As part of our ongoing coverage of the Globe to Globe season, in which 37 international companies are presenting each of Shakespeare's plays in a different language, Whatsonstage.com's Club Manager Laura Norman went to see a production of The Two Gentlemen of Verona from Zimbabwe, her home country.


The Globe to Globe season is a celebration of artists from all over the world, speaking Shakespeare’s plays in their own language, and as a Zimbabwean born and bred I couldn’t help but feel a swell of national pride when I realised one of these languages would be Shona, one of Zimbabwe’s native tongues. Embarrassingly, I don’t speak a word of it, so national pride jostled with the prospect of standing for two hours watching Shakespeare, usually only just comprehensible, made completely incomprehensible by the lack of any words I understand.
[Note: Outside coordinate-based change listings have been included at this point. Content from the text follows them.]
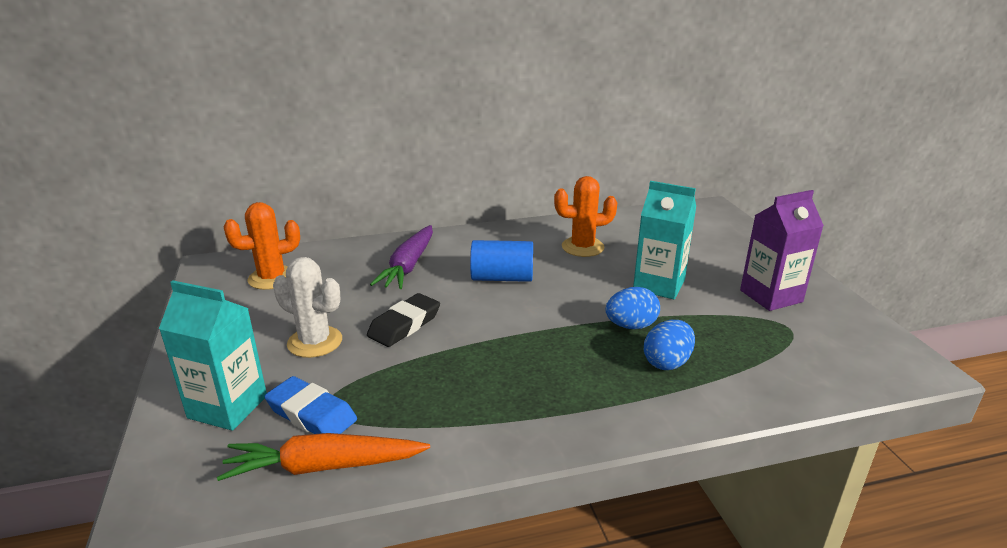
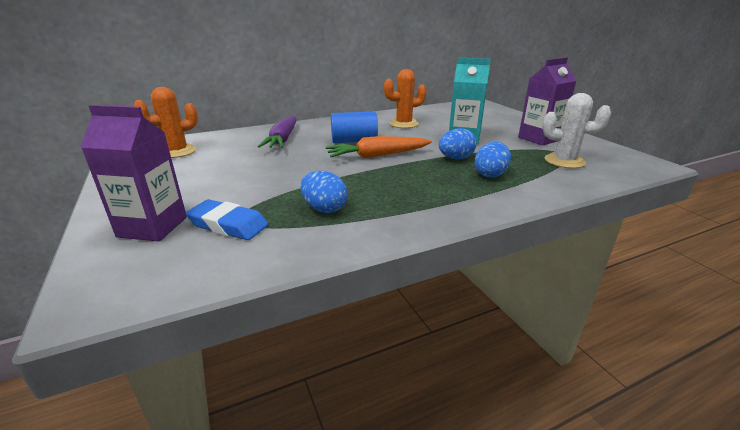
camera: 10 degrees left, 0 degrees up
(228, 407) = (153, 227): turquoise carton -> purple carton
(315, 342) = (220, 183): white cactus -> white cactus (564, 161)
(323, 467) = (247, 257): orange carrot -> orange carrot (377, 156)
(404, 325) = (290, 169): black eraser -> none
(429, 400) = (324, 209): none -> blue egg

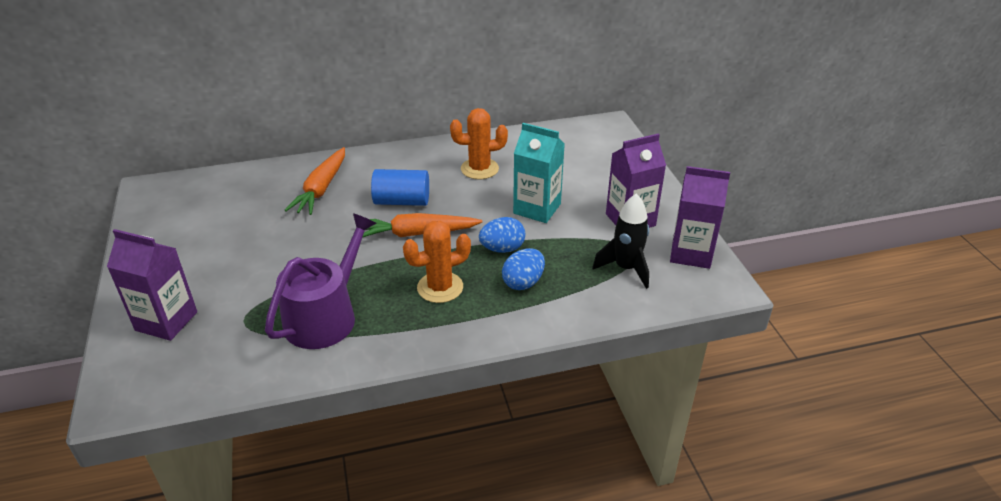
camera: 10 degrees right, 10 degrees up
(177, 151) = (201, 201): orange cactus -> orange cactus (440, 287)
(228, 225) = (232, 327): blue eraser -> none
(283, 139) = (321, 189): purple carrot -> orange carrot
(324, 209) = (326, 316): blue egg -> purple watering can
(564, 161) = (626, 268): white cactus -> black rocket
(603, 150) = (691, 253): none -> purple carton

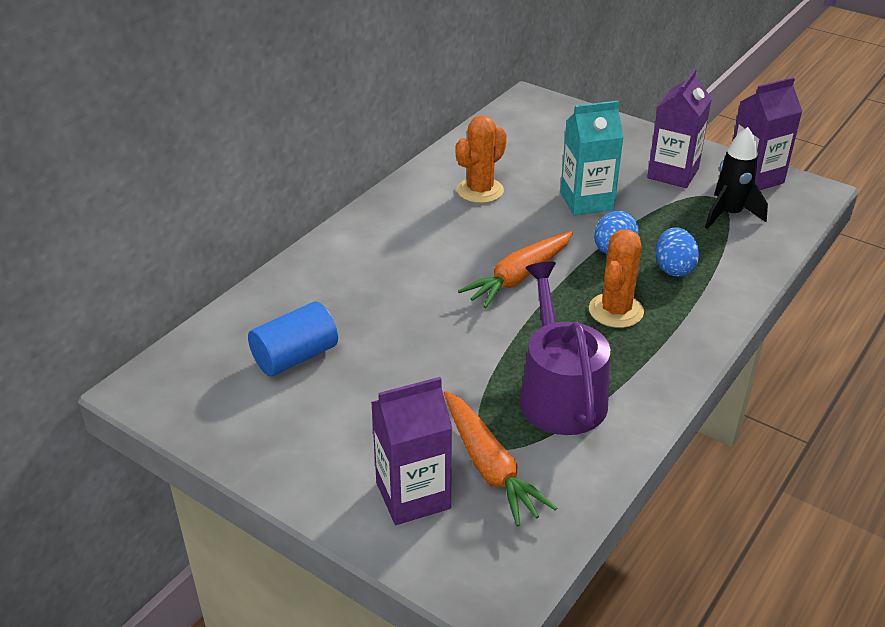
camera: 40 degrees left, 0 degrees up
(321, 189) = (354, 285): orange carrot -> orange carrot (490, 467)
(402, 201) = (456, 255): blue cylinder -> blue cylinder (295, 356)

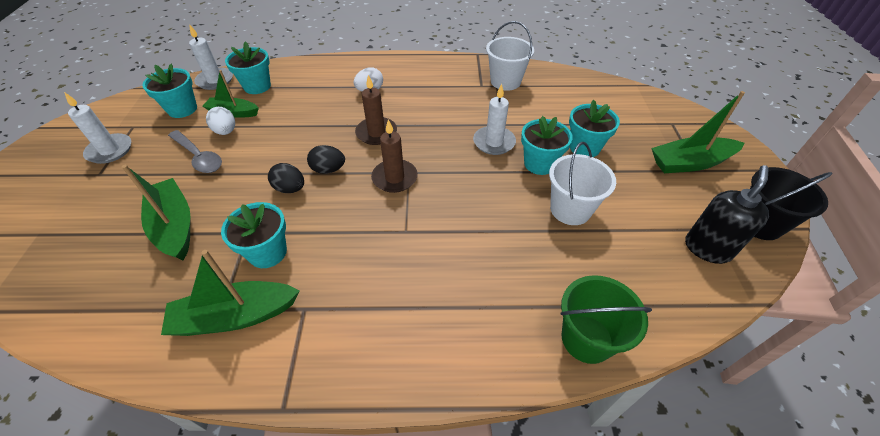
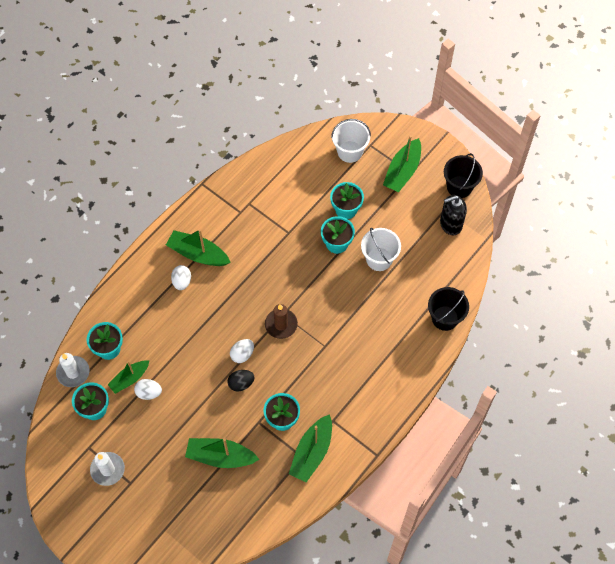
camera: 50 degrees left, 15 degrees up
(199, 157) = (164, 420): grey spoon -> none
(328, 169) = (242, 354): black egg -> white egg
(376, 133) = (232, 307): brown candle -> none
(409, 85) = (198, 254): none -> green boat
(494, 142) = (299, 251): white candle -> none
(505, 81) = (249, 194): white bucket -> white bucket (350, 151)
(586, 339) = (445, 318): green bucket -> black bucket
(707, 248) = (450, 224): black soap dispenser -> black soap dispenser turned 90 degrees counterclockwise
What sealed the deal however, and gave me the courage to brave the threatening rain, was the fact that this two-hander is performed by friends from home (one of whom I took to my school leaver’s dance); and that I saw it, many years ago, when it was in its infancy, in English and workshopped in a lounge in West London.

One of Shakespeare’s comedies, Two Gentlemen of Verona has everything you expect from the Bard’s sense of humour – a woman dressed as a man, lovers separated and reunited, people sent out of the city and a man with a dog. Given the range of characters in the piece, Denton Chikura and Tonderai Munyevu have their work cut out for them as they stride, dance, race and simper across the stage. You think you’d get confused but with the use of just one item of clothing (and don’t forget the talcum powder) to differentiate each character I never did. It’s more than the “costumes” of course, Chikura and Munyevu really inhabit each character -the donning of a hat transforms accent, demeanour and manner as much as any full costume could.

Wearing the white glove each is his very own Julia and Chikura’s deadpan talcum powder-faced clown was one of the highlights of the show – even if I didn’t understand a word of his soliloquies. For only two performers they also do an impressive job of using the whole space from auditorium to balcony. You aren’t given a moment to get bored if you don’t speak the language because they simply don’t stand still for long enough.

As the show came to a close two hours felt like hardly anything. I’d laughed as heartily as anyone who understood the words and never once felt the need to count the minutes till the end. The four curtain calls and standing ovation (not just us in the yard who were already on our feet) are proof to the fact that it wasn’t just because the songs reminded me of growing up in Zimbabwe, or the fact that Munyevu's Lucetta could well have been modelled on our own maid at home, Enesia, that I enjoyed this show. We were all - bemused Americans in front of me and chuckling Japense behind me - as taken with this irreverent and joyous celebration, not just of Shakespeare but also of the power of performance to universalise experience.

I can’t help but think that Shakespeare himself would have been amused – we weren’t reverent before the altar of the world’s most famous playwright but rather cheering on his characters and glaring at his villains as he must have written them. And what can I say, it’s not every day that the man who took you to your school leaver’s dance performs on stage at the Globe.